▸ **Passage cité**:
La question de la répartition juste des richesses, tant au niveau de la
planète qu’au sein de l’Union européenne et de chaque pays, doit être la
question centrale. Le monde doit cesser d’être criminellement injuste.
Il est parfaitement possible d’unir beaucoup de monde sur une telle
orientation : c’est tout simplement la voie de la raison.
Il est parfaitement possible de remettre l’espoir au centre de la dynamique
politique et sociale. Il suffit de mettre de côté, non pas la diversité
politique, mais les vieilles rancœurs, politiques ou personnelles. Il suffit
de reconnaître la force des idéaux communs qui nous animent. Il suffit de le
vouloir.
Ma proposition est simple : composons une seule liste électorale qui
préfigure le type de démocratie que nous voulons. Une gauche pluraliste qui
reconnaît la nécessité du débat sur les voies à suivre pour atteindre notre
idéal commun. Une gauche où le leadership des uns ou des autres ne s’affirme
pas, mais se construit dans le travail en commun.
Une gauche qui accorde la priorité aux acteurs de terrain réellement engagés
depuis longtemps dans une multitude de résistances qui ne demandent qu’à se
rejoindre.
Il faudra décider vite. Il doit être possible dans ce pays d’accorder la
première place des deux collèges électoraux pour l’Europe, à une personnalité
« au-dessus de la mêlée ». Je pense à quelqu’un comme Roberto D’Orazio, dont
la liste Debout a déjà recueilli un réel succès en 1999. Cette liste avait
permis à tous les partis et organisations de gauche de présenter un candidat,
garantissant le pluralisme de l’initiative.
Sur le plan régional, notre pays est caractérisé par un foisonnement
d’associations en tout genre. De nombreuses personne de bonne volonté y
luttent sans relâche pour un monde meilleur. Trouver parmi elles une tête de
liste qui s’engagera à rassembler les résistances et à leur donner la parole
ne sera pas difficile.

▸ **Consignes**:
1. Recopiez tout le passage cité, depuis « Il est parfaitement possible de » jusqu'à « travail en commun. ».
2. Répondez brièvement à ces questions sur le passage cité :
(a) Quelle question doit être la question centrale ?
(b) Quelle liste avait déjà recueilli un réel succès en 1999 ?
(c) Par quoi le pays est-il caractérisé sur le plan régional ?

▸ **Fiches**:

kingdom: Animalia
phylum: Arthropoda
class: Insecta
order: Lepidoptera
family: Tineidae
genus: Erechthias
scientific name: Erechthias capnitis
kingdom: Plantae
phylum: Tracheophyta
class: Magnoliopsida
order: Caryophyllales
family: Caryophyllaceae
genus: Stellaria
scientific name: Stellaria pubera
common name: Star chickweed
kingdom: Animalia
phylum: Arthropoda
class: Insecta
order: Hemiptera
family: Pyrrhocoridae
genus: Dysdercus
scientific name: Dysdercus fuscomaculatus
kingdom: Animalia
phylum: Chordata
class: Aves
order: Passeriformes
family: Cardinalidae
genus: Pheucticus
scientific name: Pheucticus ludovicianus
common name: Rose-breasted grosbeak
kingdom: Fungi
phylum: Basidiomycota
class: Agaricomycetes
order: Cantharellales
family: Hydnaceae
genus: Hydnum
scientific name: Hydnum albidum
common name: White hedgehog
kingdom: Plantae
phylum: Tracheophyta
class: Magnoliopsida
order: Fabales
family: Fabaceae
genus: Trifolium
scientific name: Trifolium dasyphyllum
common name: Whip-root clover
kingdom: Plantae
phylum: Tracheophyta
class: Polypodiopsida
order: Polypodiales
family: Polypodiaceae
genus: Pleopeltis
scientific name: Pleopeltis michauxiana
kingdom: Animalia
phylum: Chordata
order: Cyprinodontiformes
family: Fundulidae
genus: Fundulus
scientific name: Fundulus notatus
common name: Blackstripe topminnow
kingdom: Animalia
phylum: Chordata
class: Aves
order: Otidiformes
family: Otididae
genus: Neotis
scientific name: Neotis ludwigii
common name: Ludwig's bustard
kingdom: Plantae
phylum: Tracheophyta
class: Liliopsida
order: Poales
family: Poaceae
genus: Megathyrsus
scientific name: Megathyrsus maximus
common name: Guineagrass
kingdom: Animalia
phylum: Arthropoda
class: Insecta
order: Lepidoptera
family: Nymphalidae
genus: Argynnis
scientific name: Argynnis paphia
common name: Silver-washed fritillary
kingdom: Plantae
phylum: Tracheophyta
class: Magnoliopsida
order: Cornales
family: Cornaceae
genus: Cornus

▸ **Réponses**:
1.
Il est parfaitement possible de remettre l’espoir au centre de la dynamique
politique et sociale. Il suffit de mettre de côté, non pas la diversité
politique, mais les vieilles rancœurs, politiques ou personnelles. Il suffit
de reconnaître la force des idéaux communs qui nous animent. Il suffit de le
vouloir.
Ma proposition est simple : composons une seule liste électorale qui
préfigure le type de démocratie que nous voulons. Une gauche pluraliste qui
reconnaît la nécessité du débat sur les voies à suivre pour atteindre notre
idéal commun. Une gauche où le leadership des uns ou des autres ne s’affirme
pas, mais se construit dans le travail en commun.

2.
(a) La question de la répartition juste des richesses.
(b) La liste Debout, celle de Roberto D'Orazio.
(c) Par un foisonnement d'associations en tout genre.